Agree with all points. CA is a breeding grounds for them. But hordes of them have also left the state to pollute many others that are now nearly as bad. Laws are made to be broken, by young and old alike, and that's not going to change. Laws doesn't stop the innocent lives lost to drunk drivers of any age, or those cause by illegal drug use also by any age. Laws haven't stopped the ever increasing loss of life in the US at the hands of law enforcement, much of it innocent lives, that they by default usually get away with.

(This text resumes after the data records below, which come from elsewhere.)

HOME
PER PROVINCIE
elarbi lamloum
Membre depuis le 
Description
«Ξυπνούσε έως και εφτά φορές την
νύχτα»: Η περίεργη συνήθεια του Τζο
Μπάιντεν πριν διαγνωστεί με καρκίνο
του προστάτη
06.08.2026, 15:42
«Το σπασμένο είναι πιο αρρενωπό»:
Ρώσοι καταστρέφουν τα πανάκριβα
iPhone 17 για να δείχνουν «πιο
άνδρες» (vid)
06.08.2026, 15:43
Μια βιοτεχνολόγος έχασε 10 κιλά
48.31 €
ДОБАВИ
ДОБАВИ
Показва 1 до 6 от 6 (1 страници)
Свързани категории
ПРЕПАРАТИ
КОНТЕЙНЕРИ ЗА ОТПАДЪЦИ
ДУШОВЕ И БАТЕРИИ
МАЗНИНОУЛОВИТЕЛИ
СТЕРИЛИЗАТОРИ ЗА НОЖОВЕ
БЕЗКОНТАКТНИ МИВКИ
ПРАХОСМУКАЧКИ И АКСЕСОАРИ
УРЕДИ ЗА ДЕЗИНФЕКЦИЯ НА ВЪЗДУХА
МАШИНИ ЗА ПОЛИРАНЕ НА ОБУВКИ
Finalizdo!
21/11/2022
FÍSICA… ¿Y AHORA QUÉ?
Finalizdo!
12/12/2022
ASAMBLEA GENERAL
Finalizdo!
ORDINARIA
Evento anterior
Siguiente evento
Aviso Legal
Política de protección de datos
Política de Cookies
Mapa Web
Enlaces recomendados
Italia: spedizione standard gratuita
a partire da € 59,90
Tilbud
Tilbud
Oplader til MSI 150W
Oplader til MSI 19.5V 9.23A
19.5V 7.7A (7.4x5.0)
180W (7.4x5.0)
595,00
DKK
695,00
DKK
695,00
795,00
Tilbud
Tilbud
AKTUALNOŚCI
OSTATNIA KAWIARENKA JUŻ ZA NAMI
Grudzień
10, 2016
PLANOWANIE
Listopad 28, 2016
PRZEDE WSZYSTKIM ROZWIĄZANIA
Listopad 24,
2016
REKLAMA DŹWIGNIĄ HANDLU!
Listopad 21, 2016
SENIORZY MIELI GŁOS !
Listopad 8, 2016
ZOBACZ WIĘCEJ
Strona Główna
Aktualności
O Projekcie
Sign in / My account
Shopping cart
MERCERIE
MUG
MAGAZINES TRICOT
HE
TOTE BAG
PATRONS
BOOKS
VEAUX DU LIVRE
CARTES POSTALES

Have never seen anything on the news about someone dying from vaping. 

Stupid laws by stupid people like this one... do they really think anyone is not going to break the newest stupid law in CA?


----------



## YeOldeOke (16/6/16)

Spydro said:


> Agree with all points. CA is a breeding grounds for them. But hordes of them have also left the state to pollute many others that are now nearly as bad. Laws are made to be broken, by young and old alike, and that's not going to change. Laws doesn't stop the innocent lives lost to drunk drivers of any age, or those cause by illegal drug use also by any age. Laws haven't stopped the ever increasing loss of life in the US at the hands of law enforcement, much of it innocent lives, that they by default usually get away with. Have never seen anything on the news about someone dying from vaping.
> 
> Stupid laws by stupid people like this one... do they really think anyone is not going to break the newest stupid law in CA?



When I wuz young I remember an American telling me ' The govt. should secure the borders, pave the roads and get the hell out of my personal life '. The gist of it is very valid but is not gonna happen anytime soon under current worldwide social engineering and nanny/fascist trends. Sadly.


----------